*What is expected:*
Transcribe the text of every entry below verbatim, preserving each line as it appears.

====== Records for this task

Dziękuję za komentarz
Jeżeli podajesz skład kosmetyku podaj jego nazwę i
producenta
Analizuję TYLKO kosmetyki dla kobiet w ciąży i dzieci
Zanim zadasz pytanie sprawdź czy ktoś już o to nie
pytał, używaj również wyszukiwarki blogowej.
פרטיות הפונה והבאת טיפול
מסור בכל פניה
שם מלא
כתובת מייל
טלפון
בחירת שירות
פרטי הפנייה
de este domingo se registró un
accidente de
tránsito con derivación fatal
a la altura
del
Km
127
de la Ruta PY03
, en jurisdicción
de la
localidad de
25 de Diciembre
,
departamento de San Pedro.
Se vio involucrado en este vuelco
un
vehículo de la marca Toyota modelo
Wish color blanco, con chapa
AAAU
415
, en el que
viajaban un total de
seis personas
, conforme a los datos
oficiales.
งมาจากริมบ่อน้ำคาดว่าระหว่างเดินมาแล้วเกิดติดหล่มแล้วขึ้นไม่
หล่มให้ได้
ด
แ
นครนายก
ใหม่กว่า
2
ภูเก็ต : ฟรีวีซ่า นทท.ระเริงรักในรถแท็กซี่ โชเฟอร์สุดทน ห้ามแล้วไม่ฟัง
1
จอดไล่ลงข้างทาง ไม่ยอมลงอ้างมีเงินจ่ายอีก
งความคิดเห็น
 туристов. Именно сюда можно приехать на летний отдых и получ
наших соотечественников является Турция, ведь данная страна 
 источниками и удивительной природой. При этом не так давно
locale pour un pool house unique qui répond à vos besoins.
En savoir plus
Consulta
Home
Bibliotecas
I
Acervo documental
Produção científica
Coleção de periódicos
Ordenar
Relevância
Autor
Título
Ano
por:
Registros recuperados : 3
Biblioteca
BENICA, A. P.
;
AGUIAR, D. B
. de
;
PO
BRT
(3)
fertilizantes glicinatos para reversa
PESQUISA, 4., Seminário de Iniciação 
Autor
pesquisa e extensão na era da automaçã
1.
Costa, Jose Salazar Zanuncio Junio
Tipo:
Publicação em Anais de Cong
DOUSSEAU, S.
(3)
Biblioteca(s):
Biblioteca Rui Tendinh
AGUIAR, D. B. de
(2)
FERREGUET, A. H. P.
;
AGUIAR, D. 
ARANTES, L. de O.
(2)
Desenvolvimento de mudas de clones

============

*Exercise output:*
Dziękuję za komentarz
Jeżeli podajesz skład kosmetyku podaj jego nazwę i
producenta
Analizuję TYLKO kosmetyki dla kobiet w ciąży i dzieci
Zanim zadasz pytanie sprawdź czy ktoś już o to nie
pytał, używaj również wyszukiwarki blogowej.
פרטיות הפונה והבאת טיפול
מסור בכל פניה
שם מלא
כתובת מייל
טלפון
בחירת שירות
פרטי הפנייה
de este domingo se registró un
accidente de
tránsito con derivación fatal
a la altura
del
Km
127
de la Ruta PY03
, en jurisdicción
de la
localidad de
25 de Diciembre
,
departamento de San Pedro.
Se vio involucrado en este vuelco
un
vehículo de la marca Toyota modelo
Wish color blanco, con chapa
AAAU
415
, en el que
viajaban un total de
seis personas
, conforme a los datos
oficiales.
งมาจากริมบ่อน้ำคาดว่าระหว่างเดินมาแล้วเกิดติดหล่มแล้วขึ้นไม่
หล่มให้ได้
ด
แ
นครนายก
ใหม่กว่า
2
ภูเก็ต : ฟรีวีซ่า นทท.ระเริงรักในรถแท็กซี่ โชเฟอร์สุดทน ห้ามแล้วไม่ฟัง
1
จอดไล่ลงข้างทาง ไม่ยอมลงอ้างมีเงินจ่ายอีก
งความคิดเห็น
 туристов. Именно сюда можно приехать на летний отдых и получ
наших соотечественников является Турция, ведь данная страна 
 источниками и удивительной природой. При этом не так давно
locale pour un pool house unique qui répond à vos besoins.
En savoir plus
Consulta
Home
Bibliotecas
I
Acervo documental
Produção científica
Coleção de periódicos
Ordenar
Relevância
Autor
Título
Ano
por:
Registros recuperados : 3
Biblioteca
BENICA, A. P.
;
AGUIAR, D. B
. de
;
PO
BRT
(3)
fertilizantes glicinatos para reversa
PESQUISA, 4., Seminário de Iniciação 
Autor
pesquisa e extensão na era da automaçã
1.
Costa, Jose Salazar Zanuncio Junio
Tipo:
Publicação em Anais de Cong
DOUSSEAU, S.
(3)
Biblioteca(s):
Biblioteca Rui Tendinh
AGUIAR, D. B. de
(2)
FERREGUET, A. H. P.
;
AGUIAR, D. 
ARANTES, L. de O.
(2)
Desenvolvimento de mudas de clones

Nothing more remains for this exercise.